The IL-23/IL-17 and IL-12/IFN-γ cytokine pathways have a role in chronic autoimmunity, which is considered mainly a dysfunction of adaptive immunity. The extent to which they contribute to innate immunity is, however, unknown. We used a mouse model of acute kidney ischemia-reperfusion injury (IRI) to test the hypothesis that early production of IL-23 and IL-12 following IRI activates downstream IL-17 and IFN-γ signaling pathways and promotes kidney inflammation. Deficiency in IL-23, IL-17A, or IL-17 receptor (IL-17R) and mAb neutralization of CXCR2, the p19 subunit of IL-23, or IL-17A attenuated neutrophil infiltration in acute kidney IRI in mice. We further demonstrate that IL-17A produced by GR-1+ neutrophils was critical for kidney IRI in mice. Activation of the IL-12/IFN-γ pathway and NKT cells by administering α-galactosylceramide–primed bone marrow–derived DCs increased IFN-γ production following moderate IRI in WT mice but did not exacerbate injury or enhance IFN-γ production in either Il17a–/– or Il17r–/– mice, which suggested that IL-17 signaling was proximal to IFN-γ signaling. This was confirmed by the finding that IFN-γ administration reversed the protection seen in Il17a–/– mice subjected to IRI, whereas IL-17A failed to reverse protection in Ifng–/– mice. These results demonstrate that the innate immune component of kidney IRI requires dual activation of the IL-12/IFN-γ and IL-23/IL-17 signaling pathways and that neutrophil production of IL-17A is upstream of IL-12/IFN-γ. These mechanisms might contribute to reperfusion injury in other organs.

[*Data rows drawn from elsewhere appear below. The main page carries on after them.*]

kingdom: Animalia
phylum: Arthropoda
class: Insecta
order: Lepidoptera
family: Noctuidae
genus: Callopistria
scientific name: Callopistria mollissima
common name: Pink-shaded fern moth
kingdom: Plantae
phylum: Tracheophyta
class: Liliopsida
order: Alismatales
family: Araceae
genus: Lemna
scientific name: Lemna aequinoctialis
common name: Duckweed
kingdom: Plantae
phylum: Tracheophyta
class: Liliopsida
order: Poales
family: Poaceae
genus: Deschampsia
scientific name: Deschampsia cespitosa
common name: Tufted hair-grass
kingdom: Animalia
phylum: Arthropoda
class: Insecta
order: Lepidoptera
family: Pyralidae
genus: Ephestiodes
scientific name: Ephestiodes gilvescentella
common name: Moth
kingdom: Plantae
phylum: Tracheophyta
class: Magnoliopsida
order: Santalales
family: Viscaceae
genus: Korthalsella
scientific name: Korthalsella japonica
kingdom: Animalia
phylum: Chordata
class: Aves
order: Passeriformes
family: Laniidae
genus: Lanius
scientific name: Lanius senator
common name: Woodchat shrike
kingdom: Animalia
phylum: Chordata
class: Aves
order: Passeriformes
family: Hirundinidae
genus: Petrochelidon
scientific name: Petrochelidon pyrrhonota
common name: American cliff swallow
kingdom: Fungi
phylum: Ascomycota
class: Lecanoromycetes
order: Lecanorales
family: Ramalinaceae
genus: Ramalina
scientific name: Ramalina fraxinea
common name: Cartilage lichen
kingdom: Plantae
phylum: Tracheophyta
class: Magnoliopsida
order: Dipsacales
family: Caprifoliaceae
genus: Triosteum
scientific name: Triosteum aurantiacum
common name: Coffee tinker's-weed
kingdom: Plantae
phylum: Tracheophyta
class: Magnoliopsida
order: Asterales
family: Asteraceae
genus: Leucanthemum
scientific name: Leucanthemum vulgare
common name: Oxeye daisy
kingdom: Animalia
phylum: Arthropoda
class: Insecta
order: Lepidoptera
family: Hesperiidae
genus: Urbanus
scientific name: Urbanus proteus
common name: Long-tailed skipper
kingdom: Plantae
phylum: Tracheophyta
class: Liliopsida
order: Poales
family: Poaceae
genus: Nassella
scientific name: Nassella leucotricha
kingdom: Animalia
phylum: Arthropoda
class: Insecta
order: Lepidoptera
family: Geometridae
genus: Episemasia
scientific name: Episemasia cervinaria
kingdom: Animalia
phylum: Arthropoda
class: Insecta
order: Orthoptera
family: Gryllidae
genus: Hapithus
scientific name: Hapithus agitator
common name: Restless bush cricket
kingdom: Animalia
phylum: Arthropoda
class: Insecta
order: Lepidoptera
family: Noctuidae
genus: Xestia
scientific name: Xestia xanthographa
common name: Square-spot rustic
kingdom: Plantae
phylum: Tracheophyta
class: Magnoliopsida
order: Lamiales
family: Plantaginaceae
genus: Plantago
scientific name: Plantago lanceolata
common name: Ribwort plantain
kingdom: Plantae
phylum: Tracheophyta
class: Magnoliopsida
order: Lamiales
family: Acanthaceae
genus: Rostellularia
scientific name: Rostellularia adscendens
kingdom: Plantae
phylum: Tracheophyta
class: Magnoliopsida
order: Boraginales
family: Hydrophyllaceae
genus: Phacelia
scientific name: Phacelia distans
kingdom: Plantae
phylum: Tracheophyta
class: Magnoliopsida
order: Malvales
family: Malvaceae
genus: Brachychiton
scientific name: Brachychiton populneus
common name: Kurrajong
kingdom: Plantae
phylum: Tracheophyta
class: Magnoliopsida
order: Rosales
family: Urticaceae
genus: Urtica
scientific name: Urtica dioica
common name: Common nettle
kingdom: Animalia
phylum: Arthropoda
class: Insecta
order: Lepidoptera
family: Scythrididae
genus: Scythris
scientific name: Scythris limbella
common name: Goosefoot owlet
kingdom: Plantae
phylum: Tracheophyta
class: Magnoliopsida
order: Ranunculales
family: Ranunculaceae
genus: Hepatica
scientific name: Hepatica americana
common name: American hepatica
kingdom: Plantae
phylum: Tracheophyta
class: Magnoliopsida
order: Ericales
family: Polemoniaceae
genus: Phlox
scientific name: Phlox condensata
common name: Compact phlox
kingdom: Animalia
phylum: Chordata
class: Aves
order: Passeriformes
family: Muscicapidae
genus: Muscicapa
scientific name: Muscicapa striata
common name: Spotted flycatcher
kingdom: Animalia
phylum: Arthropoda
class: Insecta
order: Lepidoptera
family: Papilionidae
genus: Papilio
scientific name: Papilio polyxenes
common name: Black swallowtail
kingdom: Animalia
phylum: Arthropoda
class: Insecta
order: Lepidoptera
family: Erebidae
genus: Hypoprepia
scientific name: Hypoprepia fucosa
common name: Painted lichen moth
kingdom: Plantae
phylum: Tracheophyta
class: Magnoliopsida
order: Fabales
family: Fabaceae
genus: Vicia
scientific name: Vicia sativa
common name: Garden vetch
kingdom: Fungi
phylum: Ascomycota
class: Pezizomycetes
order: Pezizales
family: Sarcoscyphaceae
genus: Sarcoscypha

Li Li, Liping Huang, Amy L. Vergis, Hong Ye, Amandeep Bajwa, Vivek Narayan, Robert M. Strieter, Diane L. Rosin, Mark D. Okusa
Submitter: Li Li | ll3m@cms.mail.virginia.edu
Authors: Mark D. Okusa, M.D.
University of Virginia Charlottesville, VA
Published March 24, 2010
Despite the importance of Th17 cells, several studies provide evidence that they are not the only source of IL-17A; iNKT cells NK cells and γδ T cells also produce IL-17A in inflammatory states. We provide three lines of evidence that support our conclusion that neutrophils produce IL-17A: 1) cytokine capture technique, 2) intracellular labeling showing the production of IL-17A is mainly from Gr-1 (Ly6G)+ neutrophils (Figure 5A) but not CD4, CD8 or NK1.1+ NK/NKT cells (Figure S2) and 3) direct functional studies demonstrating IL-17A producing neutrophils contribute importantly in the pathogenesis of kidney IRI, as shown by adoptive transfer of PMNs from WT, WT + treatment with anti-IL-17A mAb, and IL-17A KO mice to IL-17A KO mice at the onset of kidney IRI. The results showed significant functional protection from kidney IRI when IL-17A KO PMNs were transferred to WT IRI mice as opposed to WT PMNs transferred to WT mice. When WT PMNs were transferred to WT mice, anti-IL-17A mAb reversed the injury (Figure 5B). Therefore we believe that these complementary in vitro and in vivo studies provide compelling evidence that neutrophils are a dominant source of IL-17A and contribute importantly to kidney IRI.
We cannot exclude a potential role for γC receptor dependent cell populations in our model.
Submitter: Jay K. Kolls | jkolls@lsuhsc.edu
LSU Health Sciences Center, New Orleans
Published February 26, 2010
Regarding the paper by Li and colleagues, there are issues with conclusions that all the IL-17 is coming from non T-cell sources and only from neutrophils. The authors rely on a cytokine capture technique as opposed to intracellular cytokine staining. As neutrophils express abundant IL-17RA and can bind free IL-17 (1), the addition of a bi-specific antibody that may have a higher affinity for IL-17 could displace bound IL-17 from IL-17RA on neutrophils as the ligand affinity of this receptor is known to be weak (2). It would seem another corroborating line of evidence such as the demonstration of transcripts for IL-17A from highly purified neutrophils would be required to justify the conclusions. Additionally the authors used RAG2-/- mice which still have IL-17 producing NK and lymphoid tissue inducer cells which are not present in RAG 2-/-, γC double knockout mice (3). In models of airway infection, where IL-23 and IL-6 are induced, there is no IL-17A or IL-22 detectable in RAG2-/-, γC double knockout mice (4) whereas RAG2-/- mice still have detectable IL-17 and IL-22 responses. Can the authors exclude a role for γC receptor dependent cell populations in their model?